Source material START

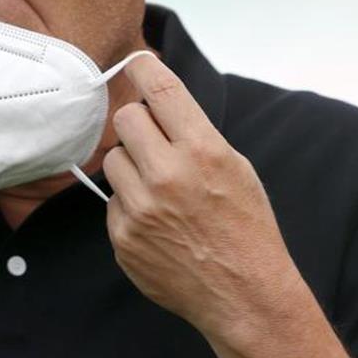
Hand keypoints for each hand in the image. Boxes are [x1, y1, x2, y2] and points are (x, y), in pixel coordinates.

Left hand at [102, 54, 347, 357]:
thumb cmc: (245, 227)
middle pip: (127, 118)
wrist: (244, 294)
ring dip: (132, 166)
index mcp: (203, 151)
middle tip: (156, 143)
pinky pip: (112, 199)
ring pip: (114, 158)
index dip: (144, 68)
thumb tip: (158, 102)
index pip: (162, 91)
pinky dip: (130, 204)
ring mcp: (141, 207)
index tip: (137, 63)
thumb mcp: (236, 167)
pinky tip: (158, 222)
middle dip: (140, 125)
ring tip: (160, 189)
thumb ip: (195, 133)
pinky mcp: (123, 236)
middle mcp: (168, 175)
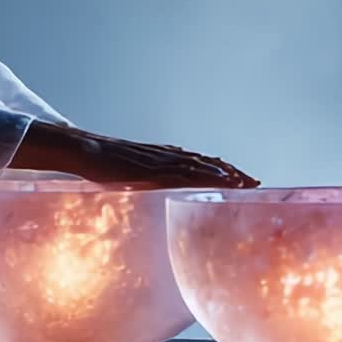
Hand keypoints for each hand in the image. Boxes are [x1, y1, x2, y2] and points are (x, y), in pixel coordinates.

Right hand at [13, 121, 258, 187]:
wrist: (85, 150)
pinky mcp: (155, 169)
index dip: (220, 168)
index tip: (239, 177)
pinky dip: (207, 176)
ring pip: (202, 166)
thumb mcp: (127, 173)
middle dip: (232, 172)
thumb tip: (146, 191)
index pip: (197, 161)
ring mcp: (162, 161)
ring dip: (227, 174)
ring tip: (247, 183)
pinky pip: (187, 173)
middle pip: (207, 162)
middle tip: (256, 182)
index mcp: (162, 156)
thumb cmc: (101, 163)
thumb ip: (140, 179)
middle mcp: (167, 155)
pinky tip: (221, 182)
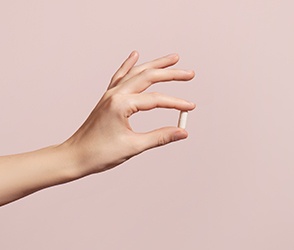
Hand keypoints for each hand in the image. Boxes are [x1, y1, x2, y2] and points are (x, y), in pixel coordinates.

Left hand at [63, 51, 195, 176]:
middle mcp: (115, 94)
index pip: (156, 100)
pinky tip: (135, 55)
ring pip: (136, 72)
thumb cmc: (100, 153)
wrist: (74, 156)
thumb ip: (160, 137)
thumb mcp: (133, 146)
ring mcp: (110, 94)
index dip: (176, 104)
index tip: (190, 108)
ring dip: (155, 65)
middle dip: (170, 73)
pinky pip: (120, 76)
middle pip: (148, 77)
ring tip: (171, 59)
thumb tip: (182, 132)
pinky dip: (129, 65)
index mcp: (121, 104)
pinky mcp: (107, 98)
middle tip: (189, 73)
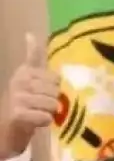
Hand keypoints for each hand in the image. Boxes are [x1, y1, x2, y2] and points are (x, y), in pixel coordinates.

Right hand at [0, 33, 59, 158]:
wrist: (10, 126)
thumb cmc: (26, 102)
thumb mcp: (31, 79)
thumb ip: (34, 58)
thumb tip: (30, 34)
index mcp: (24, 72)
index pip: (54, 77)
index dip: (55, 87)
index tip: (43, 91)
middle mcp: (19, 81)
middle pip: (56, 90)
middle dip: (54, 101)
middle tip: (42, 105)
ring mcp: (17, 97)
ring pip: (53, 104)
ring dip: (51, 112)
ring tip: (39, 112)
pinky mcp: (18, 114)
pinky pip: (46, 117)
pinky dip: (46, 121)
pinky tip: (38, 121)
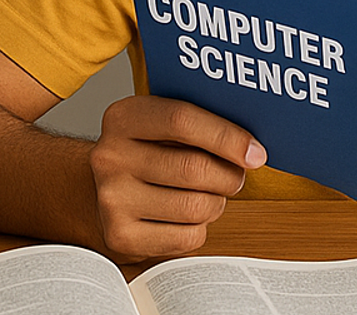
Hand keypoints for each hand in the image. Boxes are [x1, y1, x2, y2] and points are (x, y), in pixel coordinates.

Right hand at [88, 95, 265, 260]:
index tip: (255, 153)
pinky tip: (188, 216)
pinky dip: (199, 228)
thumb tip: (252, 147)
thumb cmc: (148, 154)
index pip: (182, 120)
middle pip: (194, 168)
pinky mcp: (120, 236)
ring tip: (210, 195)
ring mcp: (112, 198)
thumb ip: (199, 124)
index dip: (226, 137)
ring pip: (195, 206)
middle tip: (236, 176)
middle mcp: (110, 156)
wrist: (101, 192)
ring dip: (217, 203)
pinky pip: (186, 237)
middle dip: (229, 176)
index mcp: (124, 118)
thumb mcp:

Source material END

_Assignment_. Once a line of the records is found to contain "Right", copy it out.

_Your solution_.
Right hand at [13, 121, 258, 187]:
Right hand at [0, 33, 59, 158]:
Right hand at [88, 95, 265, 260]:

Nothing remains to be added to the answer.